I've seen many examples of vue with vuex, but for me it looked like all the samples would request the same (already loaded) data every time they paged.

My real question is: Is there a way in vuejs or general to avoid or solve this problem? The only helpful thing I have found so far was this.

2

2 Answers

1
votes

As far as I know, you can use this library https://github.com/kuitos/axios-extensions

An example here

import Axios from 'Axios';

import { throttleAdapterEnhancer } from 'axios-extensions';

const http = axios.create({
    baseURL: '/',
    headers: { 'Cache-Control': 'no-cache' },
    adapter: throttleAdapterEnhancer(axios.defaults.adapter, { threshold: 2 * 1000 })
});

http.get('/users'); // make real http request
http.get('/users'); // responsed from the cache
http.get('/users'); // responsed from the cache

setTimeout(() => {
    http.get('/users'); // after 2s, the real request makes again
}, 2 * 1000)

As you can see, you can create an adaptor and custom what you want. For example here, you keep the cache for only 2 seconds. So the first request to /users is a real one. The second and thirst request are cache, and the last one is after the two seconds, so it's a real one.

Can you be more specific about the context of how you will keep the cache. When do you need to reload the cache, after how many times, after which event, ...?

1
votes

The strategy I use is to store the value on the Vuex state.
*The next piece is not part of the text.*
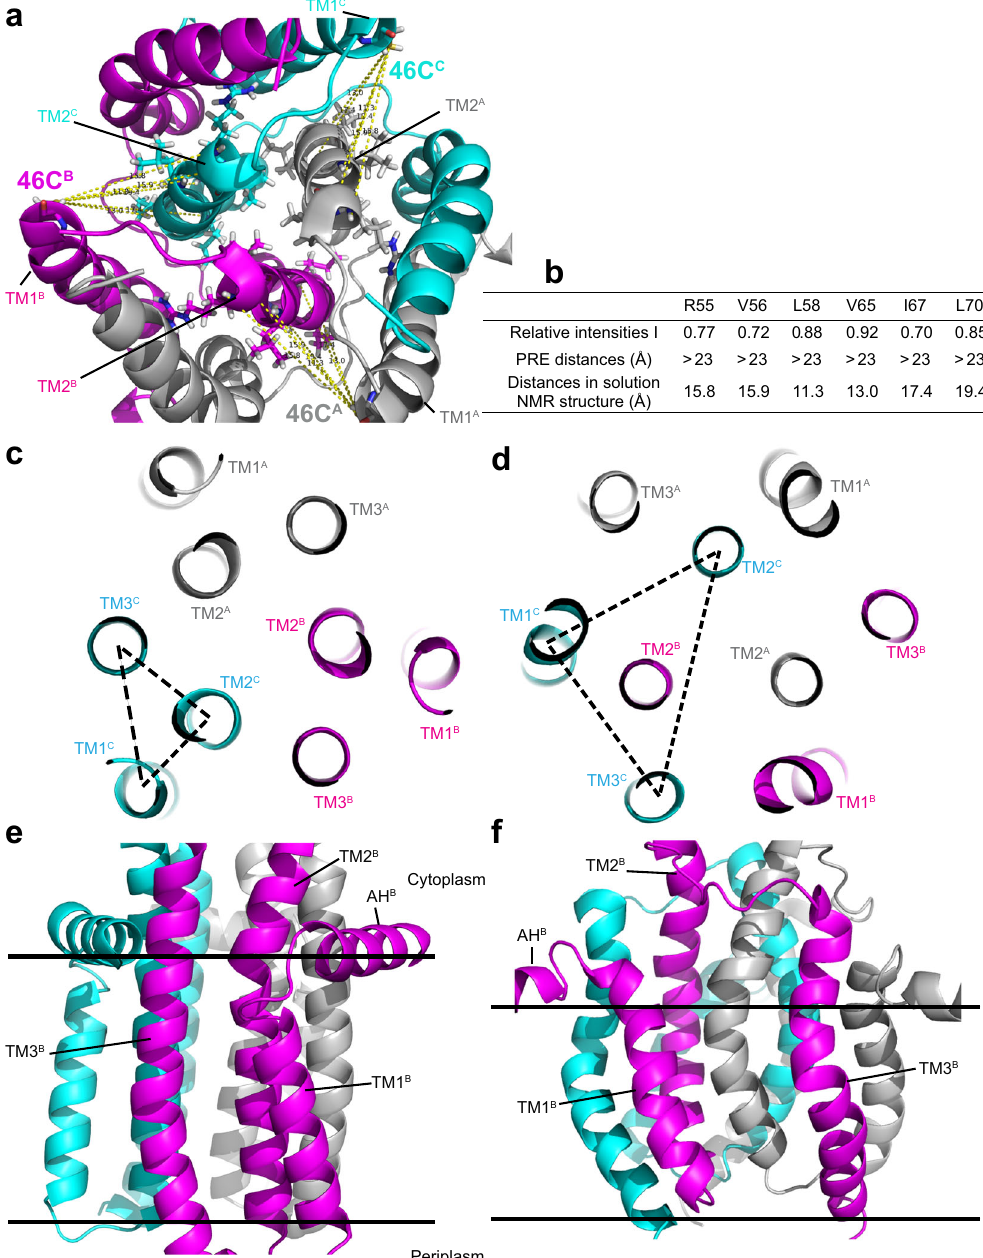
Fig. 7 Comparison of the ssNMR DgkA structure reconstituted in E. coli membrane total extracts with the one in DPC micelles determined by solution NMR (PDB#: 2KDC). a The inter-monomer distance measurements between 46C and residues R55, V56, L58, V65, I67, and L70 in the solution NMR structure (with domain swapping). b Comparison of distances from inter-monomer PRE data of the undiluted 46C sample, with those from the solution NMR structure. ssNMR structure of DgkA viewed from the cytoplasm ( c ) and membrane plane ( e ). Solution NMR structure of DgkA viewed from cytoplasm ( d ) and membrane ( f ) planes. Monomers A, B, and C are colored in gray, magenta, and cyan, respectively. In panels ( c and d ), TM1, TM2, and TM3 helices of monomer C are connected with a dashed triangle to highlight the differences in monomer packing pattern in the ssNMR and solution NMR DgkA structures. The hydrophobic regions of the ssNMR structure in ( e ) and solution NMR structure in ( f ) were identi fi ed based on the analysis of H/D exchange data 24 and 19 F NMR data 61 ,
I write all my request in Vuex actions. In every action, I check if the data already exists on the Vuex state. If it does, I simply bypass the request and return the data from the state (saving requests from being called multiple times). If it doesn't exist, I'll make the request, then store the result on the Vuex state, and return the value.

Vuex Action:

getLists({ state, commit }) {
  return new Promise((resolve, reject) => {
    if (state.isSetLists === false) {
      getListsFromServer((error, data) => {
        if (error) {
          reject(error);
        } else {
          console.log('call to getLists successful:', data);
          commit('setLists', data.lists);
          resolve(data.lists);
        }
      });
    } else {
      resolve(state.lists);
    }
  });
},

Then, the setLists mutation handles it like so:

setLists(state, lists) {
  state.isSetLists = true;
  state.lists = lists;
},

This way, the user can page around all they want, and only ever call each request once.